The act function can be defined on case by case basis instead of being defined globally for all tasks. Check the act argument available on the methods of the scheduler.

Scheduling native timers

Occasionally, our asynchronous code depends on native timers provided by the JavaScript engine, such as setTimeout or setInterval. Unlike other asynchronous operations, timers are ordered, meaning that a timer set to wait for 10ms will be executed before a timer set to wait for 100ms. Consequently, they require special handling.

The code snippet below defines a custom act function able to schedule timers. It uses Jest, but it can be modified for other testing frameworks if necessary.
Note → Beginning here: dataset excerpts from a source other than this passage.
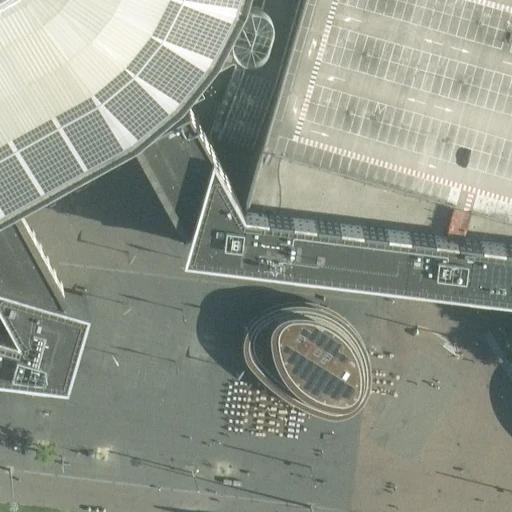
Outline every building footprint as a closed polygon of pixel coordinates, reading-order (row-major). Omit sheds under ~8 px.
[(0,0),(0,175),(14,168),(13,167),(8,158),(13,156),(13,157),(18,154),(28,174),(44,203),(83,181),(124,160),(107,130),(96,111),(106,105),(110,115),(129,104),(129,105),(132,103),(132,102),(173,67),(174,67),(176,65),(210,22),(212,19),(221,0),(0,0)] [(511,0),(297,0),(240,197),(495,224),(511,226),(511,0)] [(511,231),(240,197),(185,97),(133,126),(153,164),(184,218),(181,242),(497,282),(511,283),(511,231)] [(0,200),(0,251),(68,272),(51,246),(20,189),(0,200)] [(88,278),(68,272),(0,251),(0,281),(25,323),(0,316),(0,349),(70,357),(72,341),(88,278)] [(253,332),(251,341),(253,341),(254,351),(256,350),(260,358),(261,357),(267,365),(268,365),(274,372),(275,371),(282,378),(282,377),(289,383),(290,382),(298,389),(298,387),(306,393),(307,392),(315,397),(316,396),(324,400),(325,399),(334,402),(334,401),(344,401),(343,400),(352,396),(351,395),(359,388),(357,388),(361,379),(360,379),(362,369),(361,369),(361,360),(360,360),(359,350),(357,351),(355,341),(354,342),(350,333),(349,334),(344,326),(343,326),(336,319),(335,320),(328,314),(327,315),(319,310),(319,311),(310,307),(310,309),(300,306),(300,307),(291,306),(291,308),(281,308),(281,309),(272,311),(272,312),(263,316),(264,317),(256,323),(257,323),(252,331),(253,332)]
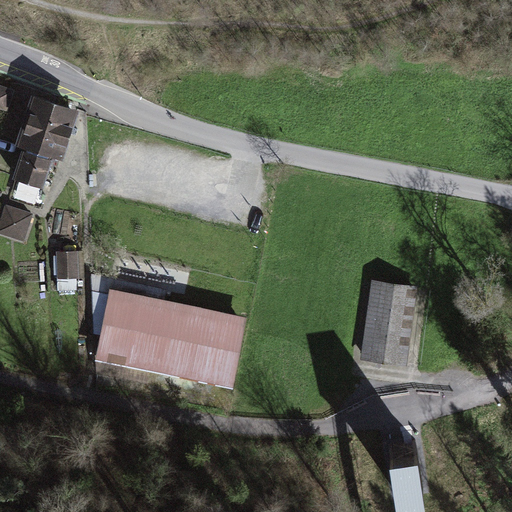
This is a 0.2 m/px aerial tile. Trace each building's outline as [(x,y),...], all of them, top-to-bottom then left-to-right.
[(21,101),(0,94),(0,118),(15,123),(21,101)] [(28,173),(66,183),(82,124),(44,113),(28,173)] [(0,232),(25,242),(35,216),(5,204),(0,217),(0,232)] [(88,260),(61,260),(62,287),(87,286),(88,260)] [(223,386),(238,318),(111,290),(96,359),(223,386)] [(418,362),(423,296),(377,293),(372,359),(418,362)]
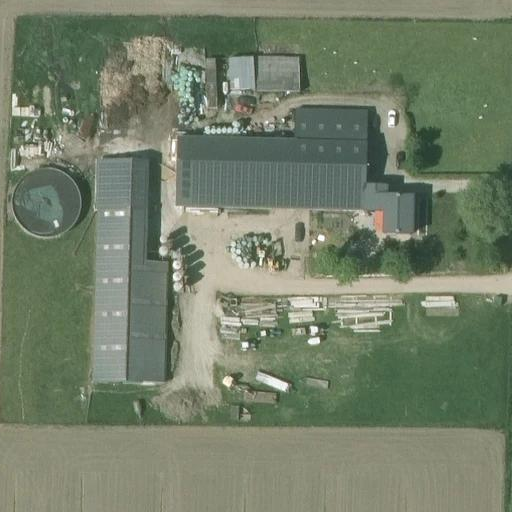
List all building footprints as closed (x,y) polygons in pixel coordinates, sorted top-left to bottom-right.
[(202,59),(204,108),(219,107),(219,84),(253,82),(252,57),(202,59)] [(299,58),(256,58),(256,92),(298,93),(299,58)] [(411,198),(385,198),(366,197),(368,113),(295,111),(294,142),(259,141),(258,163),(184,161),(183,204),(292,208),(292,212),(365,213),(385,213),(384,234),(410,235),(411,198)] [(93,385),(142,386),(165,387),(168,264),(145,263),(147,163),(98,162),(93,385)] [(39,244),(67,238),(77,226),(81,208),(76,192),(62,180),(50,176),(33,178),(22,186),(14,203),(13,220),(21,233),(39,244)]
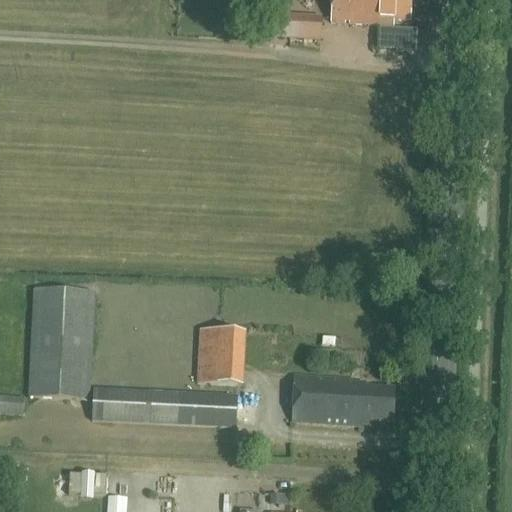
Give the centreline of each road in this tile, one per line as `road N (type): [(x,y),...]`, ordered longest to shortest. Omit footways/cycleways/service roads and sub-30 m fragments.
road 1 (secondary): [(439,511),(460,0)]
road 2 (track): [(0,36),(350,62),(457,61)]
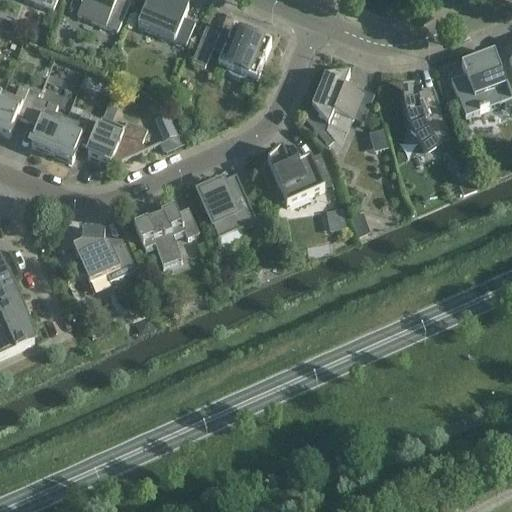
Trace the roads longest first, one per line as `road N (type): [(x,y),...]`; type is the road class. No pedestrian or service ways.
road 1 (secondary): [(3,511),(511,285)]
road 2 (residential): [(27,186),(83,205),(109,203),(254,138),(317,29)]
road 3 (residential): [(317,29),(372,52),(511,3)]
road 4 (residential): [(55,323),(16,224),(27,186)]
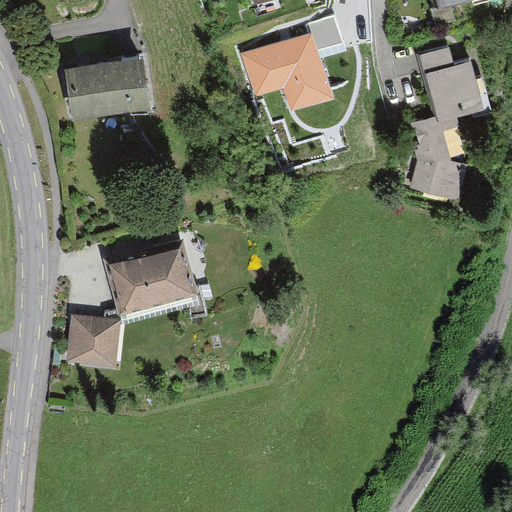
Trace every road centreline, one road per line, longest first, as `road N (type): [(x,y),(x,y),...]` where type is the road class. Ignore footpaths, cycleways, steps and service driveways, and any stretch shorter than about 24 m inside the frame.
road 1 (tertiary): [(12,511),(33,250),(23,166),(0,78)]
road 2 (residential): [(511,257),(484,355),(397,511)]
road 3 (residential): [(376,0),(380,62),(403,126)]
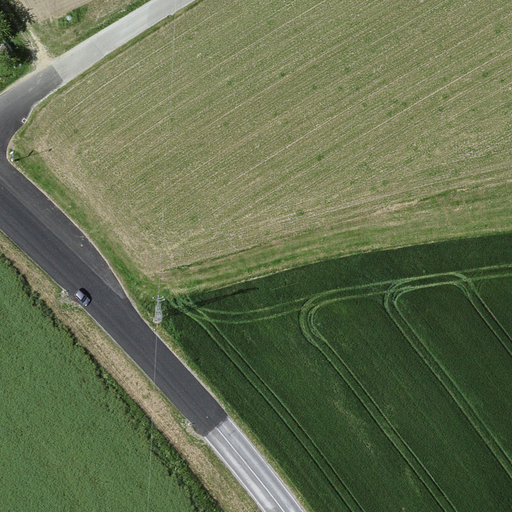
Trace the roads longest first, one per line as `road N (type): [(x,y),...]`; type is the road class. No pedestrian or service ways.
road 1 (secondary): [(282,511),(114,315),(0,206)]
road 2 (unclassified): [(182,0),(0,114)]
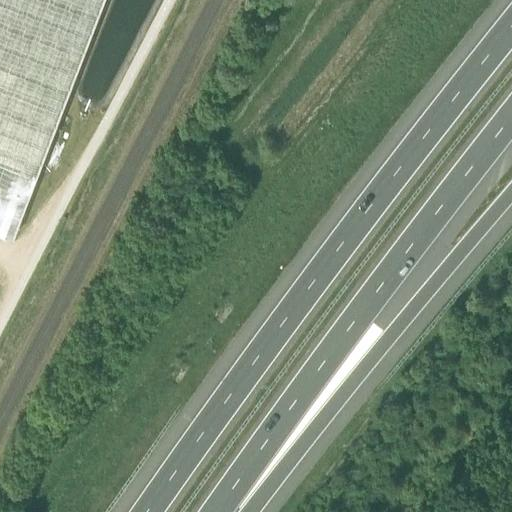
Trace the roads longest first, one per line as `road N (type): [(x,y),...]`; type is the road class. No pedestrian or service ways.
road 1 (motorway): [(511,30),(147,511)]
road 2 (motorway): [(216,511),(511,118)]
road 3 (motorway): [(226,511),(337,399),(511,191)]
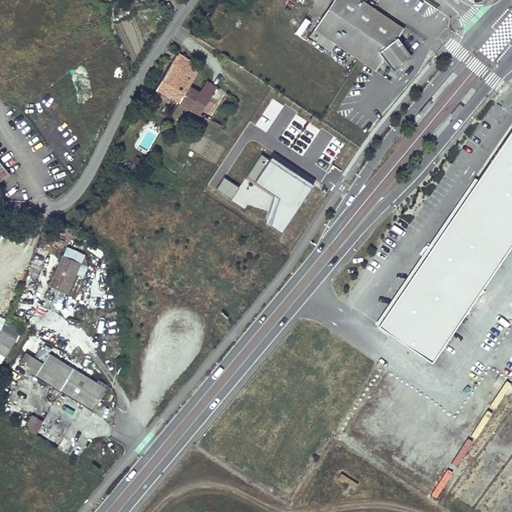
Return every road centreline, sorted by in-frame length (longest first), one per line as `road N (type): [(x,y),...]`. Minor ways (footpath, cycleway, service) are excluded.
road 1 (secondary): [(486,24),(366,170),(338,226),(99,511)]
road 2 (secondary): [(308,292),(511,55)]
road 3 (residential): [(0,204),(61,205),(77,192),(154,54),(194,0)]
road 4 (residential): [(308,292),(439,380),(511,269)]
road 5 (secondary): [(123,511),(308,292)]
road 6 (track): [(283,511),(216,487),(193,487),(154,511)]
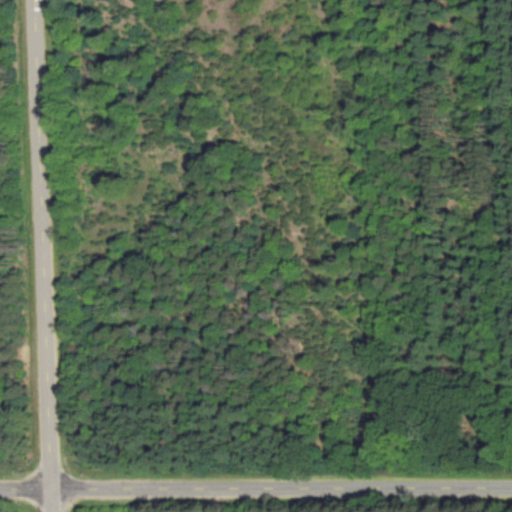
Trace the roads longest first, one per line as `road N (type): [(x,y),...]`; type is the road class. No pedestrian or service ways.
road 1 (residential): [(47,511),(31,0)]
road 2 (residential): [(0,486),(511,485)]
// You should call: `jest.useFakeTimers()` at the beginning of your test

// The function below automatically schedules tasks for pending timers.
// It detects any timer added when tasks get resolved by the scheduler (via the act pattern).

// Instead of calling `await s.waitFor(p)`, you can call `await s.waitFor(p, buildWrapWithTimersAct(s))`.
// Instead of calling `await s.waitAll()`, you can call `await s.waitAll(buildWrapWithTimersAct(s))`.

function buildWrapWithTimersAct(s: fc.Scheduler) {
  let timersAlreadyScheduled = false;

  function scheduleTimersIfNeeded() {
    if (timersAlreadyScheduled || jest.getTimerCount() === 0) {
      return;
    }
    timersAlreadyScheduled = true;
    s.schedule(Promise.resolve('advance timers')).then(() => {
      timersAlreadyScheduled = false;
      jest.advanceTimersToNextTimer();
      scheduleTimersIfNeeded();
    });
  }

  return async function wrapWithTimersAct(f: () => Promise<unknown>) {
    try {
      await f();
    } finally {
      scheduleTimersIfNeeded();
    }
  };
}

Model based testing and race conditions

Model-based testing features can be combined with race condition detection through the use of scheduledModelRun. By utilizing this function, the execution of the model will also be processed through the scheduler.

Do not depend on other scheduled tasks in the model

Neither check nor run should rely on the completion of other scheduled tasks to fulfill themselves. But they can still trigger new scheduled tasks as long as they don't wait for them to resolve.